The Physical Electron, The Neutron Inner Orbit Model and The Emergent Universe
The Physical Electron, The Neutron Inner Orbit Model and The Emergent Universe

The Physical Electron



The electron is generally regarded as an elementary particle with no known components or substructure, due in part to the inability to measure its size. This measurement problem raises the possibility that this current characterization could be due to unusual operational and structural characteristics of the electron. This possibility provided the rationale for the current work which is the evaluation of a potential causative model of the electron based on the interactions of two postulated fundamental massless particles. It is shown that this model, when evaluated in the context of the fundamental constants, defines and evaluates properties of the massless particles and additional properties of the electron and proton. The equations and numerical values for the fundamental constants are presented in terms of the properties of the two massless particles and the new properties of the electron and proton. The fact that these equations accurately calculate the known values of the fundamental constants and satisfy the equations of the geometric model suggests that the electron could possess an unusual dynamic physical structure.

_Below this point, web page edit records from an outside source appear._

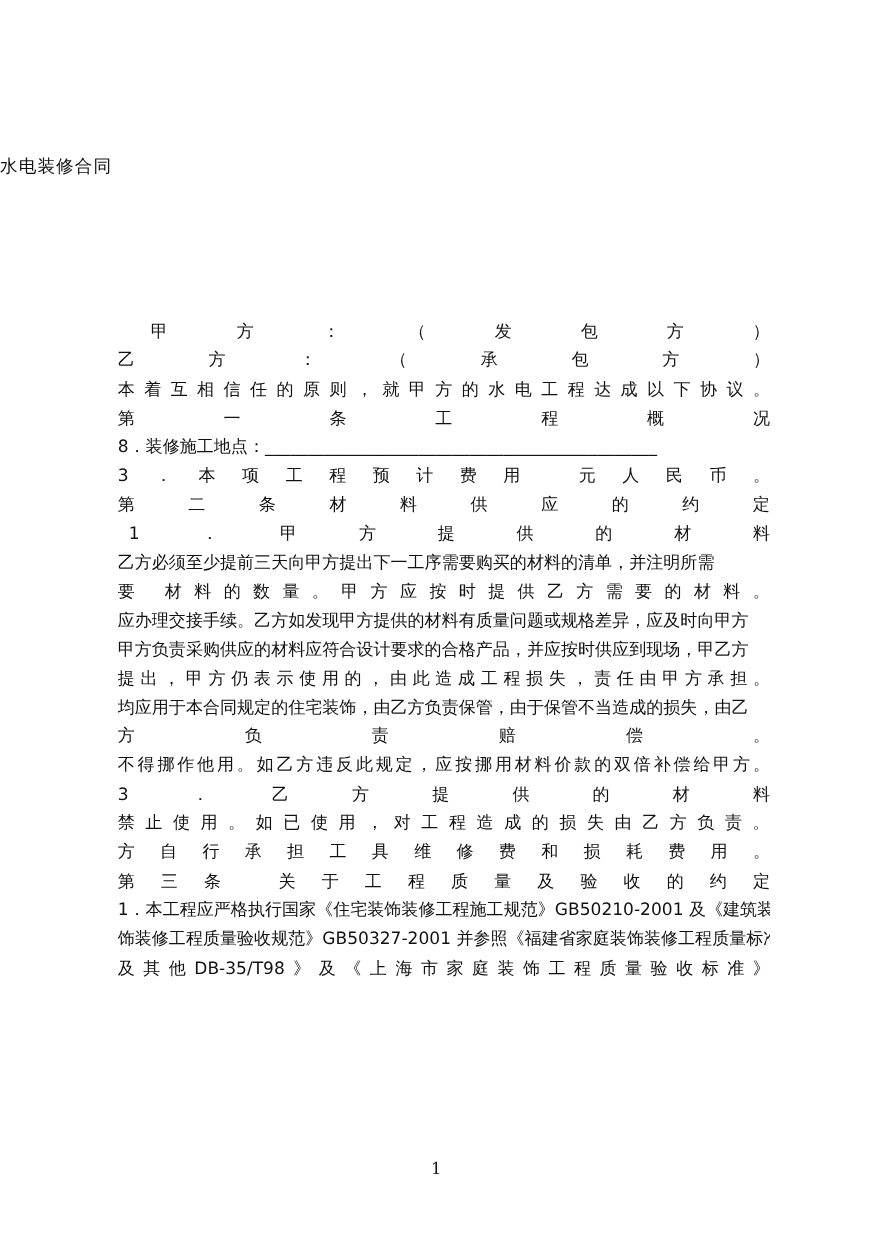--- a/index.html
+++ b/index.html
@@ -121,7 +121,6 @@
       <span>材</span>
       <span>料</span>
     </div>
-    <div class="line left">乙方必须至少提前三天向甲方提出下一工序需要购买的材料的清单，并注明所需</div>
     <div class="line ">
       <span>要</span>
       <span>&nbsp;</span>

The Neutron Inner Orbit Model



The principal postulate for this analysis is that the neutron is actually a proton with an electron in an inner orbit near to the fully contracted proton. It was shown in the first article ("The Physical Electron") that the postulated physical models for the electron and proton are outer shells of C2 particles pulsating 180º out of phase. The dynamic mechanisms associated with these electron and proton models for an inner electron orbit include special relativity, quantization by inverse integers, the modified Coulomb’s law, and shared C2 particles (shared mass equivalent energy (mee)) between the proton and electron. These effects are expressed in the appropriate governing equations which are the neutron energy equation, the electron force balance equation, the geometric relation between the descriptive radii, and the electron angular momentum equation. The simultaneous solution of these equations for the special case which utilizes the experimentally determined neutron excess mee as input,
results in a calculated orbit
that is the closest possible orbit to the proton without exceeding the speed of light for the electron orbital
velocity. The solution of the governing equations for the general case which utilizes the orbital index number as input, results in a calculated value of the neutron excess mee that matches the experimental value for the same orbital index number.




The Emergent Universe



This is the third of three articles that present the concept that all mechanisms of the universe have emerged from the interactions of two fundamental massless particles under specific conditions. The first article ("The Physical Electron") identified properties of the massless particles and additional properties of the electron and proton that, when combined with a geometric model, result in equations that accurately compute the fundamental constants and electron and proton properties. The second article ("The Neutron Inner Orbit Model") developed a neutron inner orbit model that accurately calculates the neutron excess mass equivalent energy. The success of these models in reproducing the experimental data implies that the universe has emerged from the interactions of two massless particles that successively create new conditions and interactions resulting in increasing complex systems. This article investigates some the implied emergent mechanisms that underlie these systems. The mechanisms investigated are those responsible for dynamic electrons and protons, the characteristics of light, space as a flexible and responsive grid system, gravity, magnetism, particle-wave duality, relativistic mass, mass equivalent energy and momentum, time dilation, length contraction, and characteristics of the universe (cosmology). The conclusion is that the implied mechanisms that stem from the successful models developed in the first two articles result in a coherent and comprehensive depiction of the emergent universe.